Could you copy the records below exactly, keeping none of the images?
##### Supplied data
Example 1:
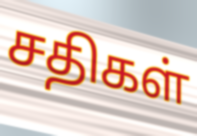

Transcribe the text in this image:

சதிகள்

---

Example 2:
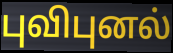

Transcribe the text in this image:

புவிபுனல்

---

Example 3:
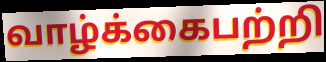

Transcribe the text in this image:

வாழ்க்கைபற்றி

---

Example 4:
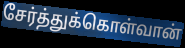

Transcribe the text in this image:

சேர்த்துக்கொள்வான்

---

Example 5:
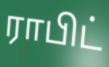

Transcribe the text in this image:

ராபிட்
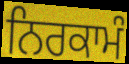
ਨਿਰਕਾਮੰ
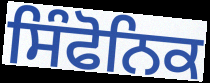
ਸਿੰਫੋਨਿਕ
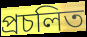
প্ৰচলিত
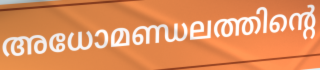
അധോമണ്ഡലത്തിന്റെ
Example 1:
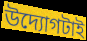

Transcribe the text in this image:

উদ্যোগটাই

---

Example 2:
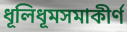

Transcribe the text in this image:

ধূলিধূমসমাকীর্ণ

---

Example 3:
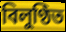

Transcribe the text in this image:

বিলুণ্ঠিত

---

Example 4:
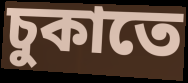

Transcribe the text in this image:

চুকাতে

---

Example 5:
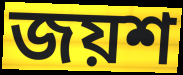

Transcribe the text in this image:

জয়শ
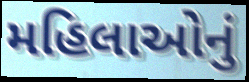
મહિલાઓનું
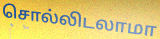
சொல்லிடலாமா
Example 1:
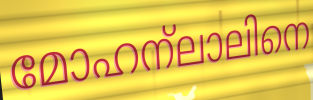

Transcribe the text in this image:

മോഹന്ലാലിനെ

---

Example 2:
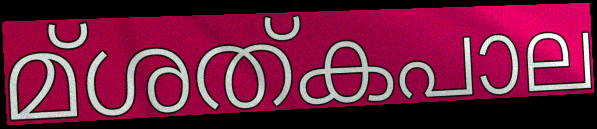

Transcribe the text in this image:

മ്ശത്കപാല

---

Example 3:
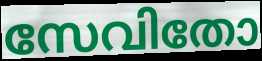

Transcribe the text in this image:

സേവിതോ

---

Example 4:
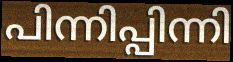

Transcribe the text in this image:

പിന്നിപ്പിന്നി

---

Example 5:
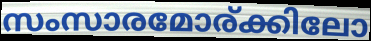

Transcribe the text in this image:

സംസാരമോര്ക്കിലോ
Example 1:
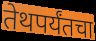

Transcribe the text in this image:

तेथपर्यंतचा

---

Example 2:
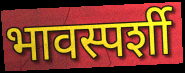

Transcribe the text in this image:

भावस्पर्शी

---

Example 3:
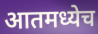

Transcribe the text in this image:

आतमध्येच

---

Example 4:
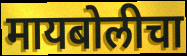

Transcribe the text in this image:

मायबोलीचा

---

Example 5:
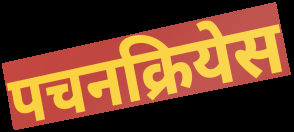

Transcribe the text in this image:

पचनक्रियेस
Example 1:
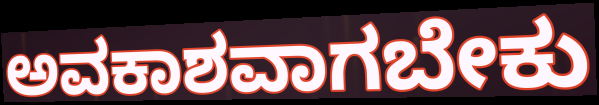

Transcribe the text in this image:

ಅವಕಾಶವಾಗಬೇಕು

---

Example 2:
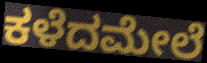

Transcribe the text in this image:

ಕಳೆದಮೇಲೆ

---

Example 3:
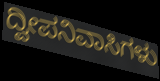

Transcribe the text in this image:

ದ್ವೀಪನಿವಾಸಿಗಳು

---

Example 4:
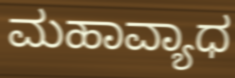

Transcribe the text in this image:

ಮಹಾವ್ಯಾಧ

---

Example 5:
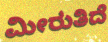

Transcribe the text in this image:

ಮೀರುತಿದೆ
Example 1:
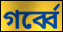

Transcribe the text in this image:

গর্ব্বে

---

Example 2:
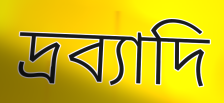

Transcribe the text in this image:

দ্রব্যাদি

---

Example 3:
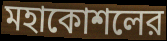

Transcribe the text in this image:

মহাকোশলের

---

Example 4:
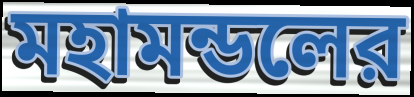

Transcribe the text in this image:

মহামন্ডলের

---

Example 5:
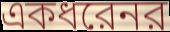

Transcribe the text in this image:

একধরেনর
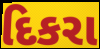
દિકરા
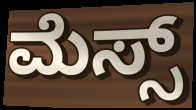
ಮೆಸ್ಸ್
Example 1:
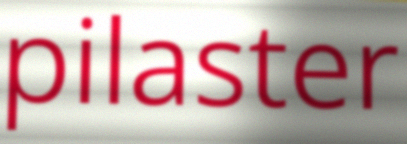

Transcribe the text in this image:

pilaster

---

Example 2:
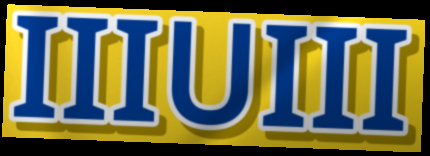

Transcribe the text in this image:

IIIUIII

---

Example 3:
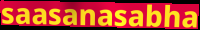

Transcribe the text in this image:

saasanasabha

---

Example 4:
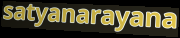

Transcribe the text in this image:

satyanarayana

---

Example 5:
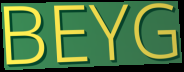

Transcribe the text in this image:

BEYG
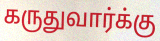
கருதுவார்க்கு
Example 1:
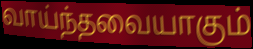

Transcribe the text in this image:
##########
Exercise solution
Example 1:

Transcribe the text in this image:

சதிகள்

---

Example 2:

Transcribe the text in this image:

புவிபுனல்

---

Example 3:

Transcribe the text in this image:

வாழ்க்கைபற்றி

---

Example 4:

Transcribe the text in this image:

சேர்த்துக்கொள்வான்

---

Example 5:

Transcribe the text in this image:

ராபிட்
ਨਿਰਕਾਮੰ
ਸਿੰਫੋਨਿਕ
প্ৰচলিত
അധോമണ്ഡലത്തിന്റെ
Example 1:

Transcribe the text in this image:

উদ্যোগটাই

---

Example 2:

Transcribe the text in this image:

ধূলিধূমসমাকীর্ণ

---

Example 3:

Transcribe the text in this image:

বিলুণ্ঠিত

---

Example 4:

Transcribe the text in this image:

চুকাতে

---

Example 5:

Transcribe the text in this image:

জয়শ
મહિલાઓનું
சொல்லிடலாமா
Example 1:

Transcribe the text in this image:

മോഹന്ലാലിനെ

---

Example 2:

Transcribe the text in this image:

മ്ശത്കപാല

---

Example 3:

Transcribe the text in this image:

സേവിതോ

---

Example 4:

Transcribe the text in this image:

പിന്നിപ്പിന്നി

---

Example 5:

Transcribe the text in this image:

സംസാരമോര്ക്കിലോ
Example 1:

Transcribe the text in this image:

तेथपर्यंतचा

---

Example 2:

Transcribe the text in this image:

भावस्पर्शी

---

Example 3:

Transcribe the text in this image:

आतमध्येच

---

Example 4:

Transcribe the text in this image:

मायबोलीचा

---

Example 5:

Transcribe the text in this image:

पचनक्रियेस
Example 1:

Transcribe the text in this image:

ಅವಕಾಶವಾಗಬೇಕು

---

Example 2:

Transcribe the text in this image:

ಕಳೆದಮೇಲೆ

---

Example 3:

Transcribe the text in this image:

ದ್ವೀಪನಿವಾಸಿಗಳು

---

Example 4:

Transcribe the text in this image:

ಮಹಾವ್ಯಾಧ

---

Example 5:

Transcribe the text in this image:

ಮೀರುತಿದೆ
Example 1:

Transcribe the text in this image:

গর্ব্বে

---

Example 2:

Transcribe the text in this image:

দ্রব্যাদি

---

Example 3:

Transcribe the text in this image:

মহাকোশলের

---

Example 4:

Transcribe the text in this image:

মহামন্ডলের

---

Example 5:

Transcribe the text in this image:

একধরেনর
દિકરા
ಮೆಸ್ಸ್
Example 1:

Transcribe the text in this image:

pilaster

---

Example 2:

Transcribe the text in this image:

IIIUIII

---

Example 3:

Transcribe the text in this image:

saasanasabha

---

Example 4:

Transcribe the text in this image:

satyanarayana

---

Example 5:

Transcribe the text in this image:

BEYG
கருதுவார்க்கு
Example 1:

Transcribe the text in this image:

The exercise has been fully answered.